*Your instructions*. Begin at the line that contains "Objects: see the list below." and repeat every line from there to the end of the records below, inclusive, without adding any other line.
★ ★ ★ ★
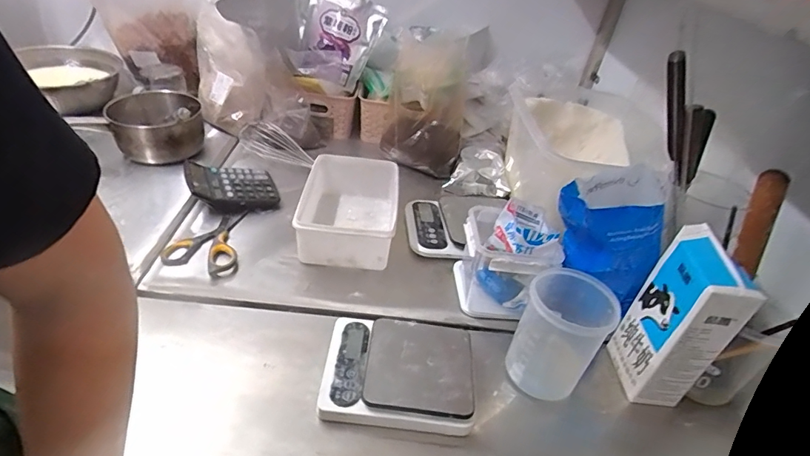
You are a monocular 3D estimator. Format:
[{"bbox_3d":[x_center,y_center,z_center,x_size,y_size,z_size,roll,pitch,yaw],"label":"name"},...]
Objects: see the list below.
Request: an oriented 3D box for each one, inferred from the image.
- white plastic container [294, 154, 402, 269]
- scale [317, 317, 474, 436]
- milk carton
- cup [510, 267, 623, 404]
★ ★ ★ ★
*Problem solution*.
Objects: see the list below.
Request: an oriented 3D box for each one, inferred from the image.
- white plastic container [294, 154, 402, 269]
- scale [317, 317, 474, 436]
- milk carton
- cup [510, 267, 623, 404]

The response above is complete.